* Any views expressed in this opinion piece are those of the author and not of Thomson Reuters Foundation.
The departure of private capital from coal power in the past two years risks becoming a stampede to the exit
Dharma Djojonegoro, deputy CEO of Indonesia’s PT Adaro Power, told an industry gathering in Indonesia last month that funding coal power plants has become “very challenging”.
“About 85% of the market now don’t want to finance coal power plants,” he said.
The impact of this seismic shift in the global financial market has extended beyond companies such as Adaro, to become a major factor reshaping national energy policies.
The departure of private capital from the coal industry in the past two years now risks becoming a stampede to the exit.
Agile companies and countries are seizing new opportunities and gaining a significant competitive advantage over those ploughing ahead with business as usual.
Analysis by the Institute for Energy Economics and Financial Analysis (IIEFA) shows that over 100 globally significant financial institutions have implemented lending, investment and/or insurance restrictions on coal power.
In April, Singaporean banks OCBC, DBS Group Holdings and the United Overseas Bank (UOB) largely shut their loan books to new coal projects.
Japanese giants Mitsubishi UFG and SMBC quickly followed suit, releasing policies which, despite loopholes, signalled clear intent to move away from thermal coal.
The drivers range from increased community resistance, to concern over stranded asset risk as the cost of renewable energy declines by more than 10% annually.
CLEANER AND CHEAPER
Renewables are now cheaper than coal power in massive markets like India and America. China is set to reach grid parity by next year, achieving a staggering 21GW renewables tender last month, with zero subsidies.
The thermal coal industry is now on life-support, in the untenable position of being reliant on public finance subsidies - largely from China, South Korea and Japan - for almost every single coal plant to reach the financial investment decision (FID) required for construction to begin.
While coal advocates point to the healthy-looking power plant pipeline, this is deeply misleading.
According to the International Energy Agency (IEA)’s World Energy Investment 2019 report, “in 2018, coal-fired power final investment decisions declined by 30% to 22 gigawatts (GW), their lowest level this century”.
The largest fall in such decisions was in China, but levels in Southeast Asia were at their lowest level in 14 years, it noted.
SOUTHEAST ASIA SHIFTS
Southeast Asia has long been viewed as the final hope for the coal industry - and it’s there where the effects of the financial shift can be most acutely witnessed.
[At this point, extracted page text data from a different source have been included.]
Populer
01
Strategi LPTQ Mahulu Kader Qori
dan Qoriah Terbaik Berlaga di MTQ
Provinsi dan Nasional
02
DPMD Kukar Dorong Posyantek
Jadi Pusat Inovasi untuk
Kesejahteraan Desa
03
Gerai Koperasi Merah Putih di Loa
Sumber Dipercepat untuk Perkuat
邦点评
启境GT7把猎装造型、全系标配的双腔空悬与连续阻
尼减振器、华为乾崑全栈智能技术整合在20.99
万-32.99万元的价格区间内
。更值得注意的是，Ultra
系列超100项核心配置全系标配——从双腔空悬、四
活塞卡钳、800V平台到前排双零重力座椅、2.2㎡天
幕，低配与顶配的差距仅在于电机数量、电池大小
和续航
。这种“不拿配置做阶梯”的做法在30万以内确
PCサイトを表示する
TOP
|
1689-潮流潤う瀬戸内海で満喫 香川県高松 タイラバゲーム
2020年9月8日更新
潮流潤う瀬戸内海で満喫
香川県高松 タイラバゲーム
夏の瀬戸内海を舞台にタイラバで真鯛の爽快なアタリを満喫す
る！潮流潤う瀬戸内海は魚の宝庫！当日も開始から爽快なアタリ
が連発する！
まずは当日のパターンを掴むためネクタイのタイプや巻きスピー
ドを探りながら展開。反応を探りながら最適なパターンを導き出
Vietnam’s revised Power Development Plan released in June 2019 revealed 15 of the 16 Build-Operate-Transfer thermal power plants, which largely rely on foreign capital, have been delayed. The plan highlights that many of them will never be built, given increased local government opposition and difficulties in procuring finance.
Instead, Vietnam is planning a rapid pivot to diversify its electricity grid into increasingly lower cost domestic renewable energy projects, balanced by expanded international grid connectivity, gas-peaking power plants and hydroelectricity.
Meanwhile, the number of renewable energy projects has far exceeded expectations. Global solar installations exceeded 100GW for the first time in 2018, double the IEA’s estimate made just two years earlier.
Such has been the scale of the shifting financial landscape that smart governments in Southeast Asia are modernising power plans to attract foreign investment. With the coal funding tap closing as institutions restrict lending, major markets are re-orienting plans to focus on zero-emissions, deflationary, domestic, clean sustainable energy.
In January this year, Thailand’s National Energy Policy Council (NEPC) approved a new power plan culling 6GW of delayed coal plants, to be replaced by an eye-catching 2.7GW of floating solar, alongside ground-mounted and rooftop solar projects.
And according to Bloomberg, as part of a drive to attract $59bn in foreign investment, Taiwan has ended plans for coal power and quadrupled its renewable energy ambitions, aiming to build around 27GW by 2025.
The India Central Electricity Authority’s 2030 plan is for 523GW of zero-subsidy renewables backed by 34GW/136GWh of batteries.
The race for much-needed foreign investment is on, and those countries slowest to adapt are being left behind, twiddling their thumbs while the pipeline of coal projects sits in the shop window, growing staler by the day.
As this coal plant closure trend gathers pace, we are within touching distance of the last ever coal-fired power station being built.
The consequences of this will inevitably reverberate through coal export suppliers such as Australia, Indonesia and South Africa. These countries face an industry entering its twilight years. Ignoring this reality will only increase the shock.
When it comes to the energy sector, the financial industry’s path is set. For the countries and companies that fail to recognise the impending death of coal, the road ahead will be rocky indeed.